The orbital or horizontal part of the frontal bone (pars orbitalis) consists of two thin triangular plates, the orbital plates, which form the vaults of the orbits, and are separated from one another by a median gap, the ethmoidal notch.
Surfaces
The inferior surface of each orbital plate is smooth and concave, and presents, laterally, under cover of the zygomatic process, a shallow depression, the lacrimal fossa, for the lacrimal gland; near the nasal part is a depression, the fovea trochlearis, or occasionally a small trochlear spine, for the attachment of the cartilaginous pulley of the obliquus oculi superior.
The superior surface is convex, and marked by depressions for the convolutions of the frontal lobes of the brain, and faint grooves for the meningeal branches of the ethmoidal vessels.
The ethmoidal notch separates the two orbital plates; it is quadrilateral, and filled, in the articulated skull, by the cribriform plate of the ethmoid.
The margins of the notch present several half-cells which, when united with corresponding half-cells on the upper surface of the ethmoid, complete the ethmoidal air cells.
Two grooves cross these edges transversely; they are converted into the anterior and posterior ethmoidal canals by the ethmoid, and open on the medial wall of the orbit.
In front of the ethmoidal notch, on either side of the frontal spine, are the openings of the frontal air sinuses.
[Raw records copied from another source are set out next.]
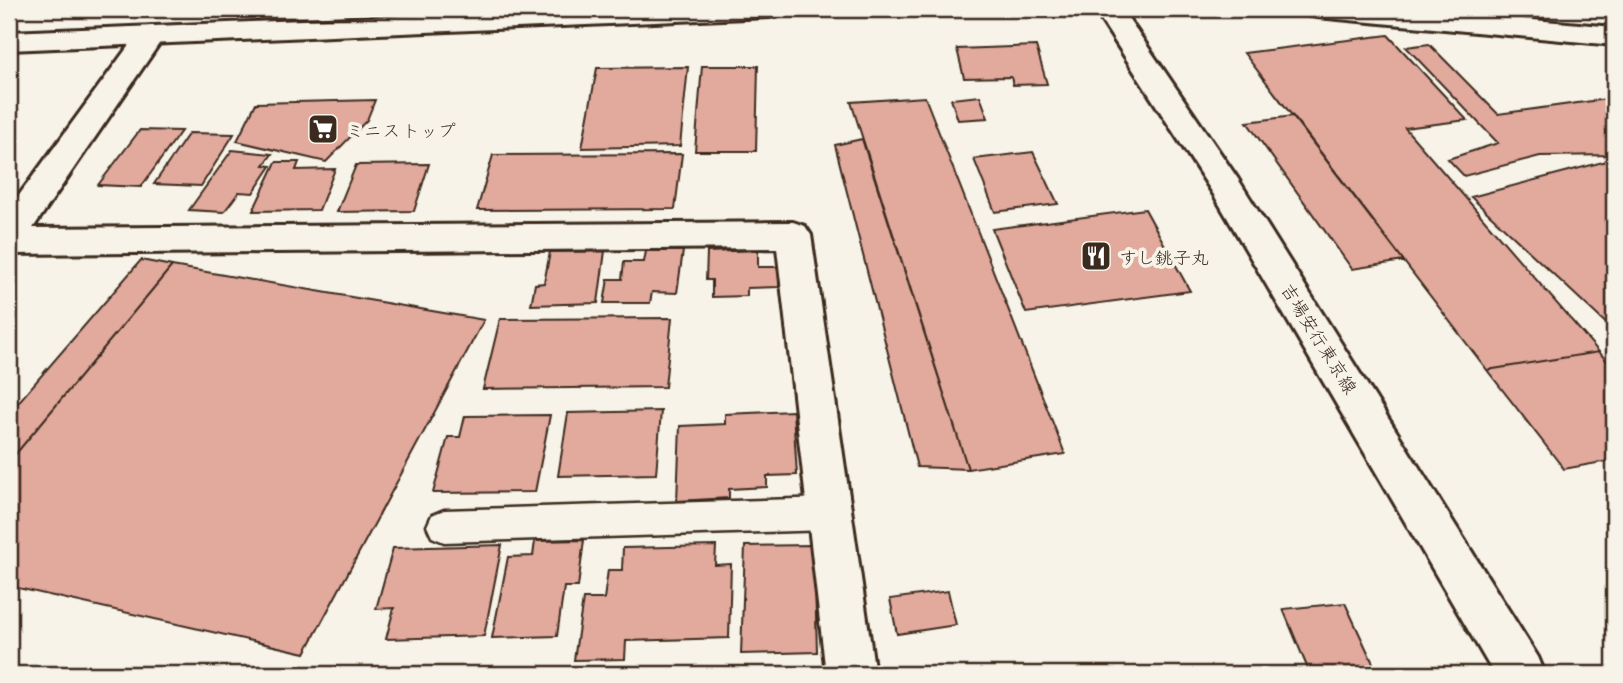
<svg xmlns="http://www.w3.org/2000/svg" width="1623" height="683" viewBox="0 0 1623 683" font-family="'Playpen Sans','Klee One',sans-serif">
<rect width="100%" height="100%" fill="#f7f3e8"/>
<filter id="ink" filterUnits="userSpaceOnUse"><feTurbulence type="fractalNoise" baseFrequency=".0143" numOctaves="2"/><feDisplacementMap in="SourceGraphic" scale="14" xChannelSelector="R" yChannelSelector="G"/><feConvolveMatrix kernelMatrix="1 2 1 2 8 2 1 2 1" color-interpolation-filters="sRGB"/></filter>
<g filter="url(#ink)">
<path fill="#e2a99d" stroke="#3b2a1e" stroke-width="2" d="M1388 35 1467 120 1405 128 1599 352 1487 370 1244 53Z
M1429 44 1498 114 1614 98V155L1540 156 1464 176 1448 159 1498 143 1406 47Z
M1036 46 1047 84 1013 85 1011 77 964 78 957 49Z
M702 66H758L756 151H695Z
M688 67 680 146 582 148 597 68Z
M980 96 988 118 958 120 951 99Z
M925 97 1065 454 968 469 851 102Z
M375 100 367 120 326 162 237 141 256 103Z
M1293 116 1404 261 1352 269 1247 122Z
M140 130 181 131 141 187 98 185Z
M189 133 234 134 201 186 154 184Z
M862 139 968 469 917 467 835 145Z
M232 150 272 154 264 165 271 166 253 193 239 192 224 212 189 210Z
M1033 152 1058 204 995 212 974 159Z
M682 154 675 209 477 210 493 155Z
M1614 159V331L1471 197Z
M276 162H299L296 170 335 169 319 210 253 211Z
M429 164 414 211 337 212 356 165Z
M1145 209 1190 291 1026 313 992 229Z
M758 250V267H779V287L747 288V296L712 297V280H706L707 252Z
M605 251 598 303 531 305 535 284 544 283 550 252Z
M646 251H683L677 293 652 292 650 303H604L608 279H622L624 262H644Z
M141 260 172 266 9 462V413Z
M172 266 484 320 305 653 9 586V462Z
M672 318 665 387 483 389 500 319Z
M1599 352 1614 369V460L1564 469 1487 370Z
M661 411 656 474 558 476 568 413Z
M793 411 797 475 767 476V487L729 489V498L677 501 680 426 725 424V414Z
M550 415 535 492 433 493 448 437H460L465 416Z
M584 540 578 587H564L557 636 492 638 508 557 533 556 535 541Z
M502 545 484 636 386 639 394 608 376 609 393 548Z
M814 545 817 652 741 654 745 546Z
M716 546 715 565 731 564 729 638 626 641 625 659 574 660 583 599H604L608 570H622L623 548Z
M948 591 956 625 897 634 890 599Z
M1345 603 1378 674H1310L1283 609Z"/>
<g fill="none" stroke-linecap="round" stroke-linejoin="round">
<g stroke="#3b2a1e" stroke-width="5">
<path id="lane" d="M830 498 842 503 847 514 842 525 830 530 444 542 432 537 427 526 432 515 444 510Z"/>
</g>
<g stroke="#3b2a1e" stroke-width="6">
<path id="street" d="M450 9H478L472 25 462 27 452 25 448 19Z
M151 26 161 29 165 35 33 228 793 222 805 226 811 235 875 674H826L777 248 9 254V209L141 29Z"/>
</g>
<g stroke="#3b2a1e" stroke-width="6">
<path id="secondary" d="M573 9H783L779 15 769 17 9 50V32Z
M1094 9H1122L1238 179 1538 657 1545 674H1494L1214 195Z
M1303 9H1408L1614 27V45L1317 17 1307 15Z"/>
</g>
<use href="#lane" fill="#f7f3e8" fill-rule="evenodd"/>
<use href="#street" fill="#f7f3e8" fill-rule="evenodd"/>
<use href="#secondary" fill="#f7f3e8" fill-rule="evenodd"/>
</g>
</g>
<defs>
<g id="supermarket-square" transform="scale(1.575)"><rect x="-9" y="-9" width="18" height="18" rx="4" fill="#3b2a1e" stroke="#f7f3e8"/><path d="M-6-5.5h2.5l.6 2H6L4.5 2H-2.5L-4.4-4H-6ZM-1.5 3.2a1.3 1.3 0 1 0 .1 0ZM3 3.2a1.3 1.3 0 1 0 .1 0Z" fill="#fff"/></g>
<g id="restaurant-square" transform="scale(1.575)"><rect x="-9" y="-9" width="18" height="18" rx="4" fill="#3b2a1e" stroke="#f7f3e8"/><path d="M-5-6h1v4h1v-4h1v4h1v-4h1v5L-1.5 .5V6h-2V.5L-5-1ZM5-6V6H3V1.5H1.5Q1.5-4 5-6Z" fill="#fff"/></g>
</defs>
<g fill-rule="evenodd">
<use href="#supermarket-square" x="323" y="129"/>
<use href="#restaurant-square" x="1096" y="256"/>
</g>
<g text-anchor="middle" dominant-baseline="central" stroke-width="7" stroke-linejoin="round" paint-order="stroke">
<g font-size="18" fill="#3b2a1e" stroke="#f7f3e8" text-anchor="start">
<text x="346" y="129">ミニストップ</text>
<text x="1119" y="256">すし銚子丸</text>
</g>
<g font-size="18" fill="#3b2a1e" stroke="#f7f3e8">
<text transform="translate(1320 338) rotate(58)">吉場安行東京線</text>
</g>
</g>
<rect width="1623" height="683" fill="none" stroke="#f7f3e8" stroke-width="35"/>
<rect x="18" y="18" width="1588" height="648" fill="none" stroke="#3b2a1e" stroke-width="2.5" filter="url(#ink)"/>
</svg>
These are two irregular cavities, which extend backward, upward, and lateralward for a variable distance between the two tables of the skull; they are separated from one another by a thin bony septum, which often deviates to one or other side, with the result that the sinuses are rarely symmetrical.
Absent at birth, they are usually fairly well-developed between the seventh and eighth years, but only reach their full size after puberty.
They vary in size in different persons, and are larger in men than in women.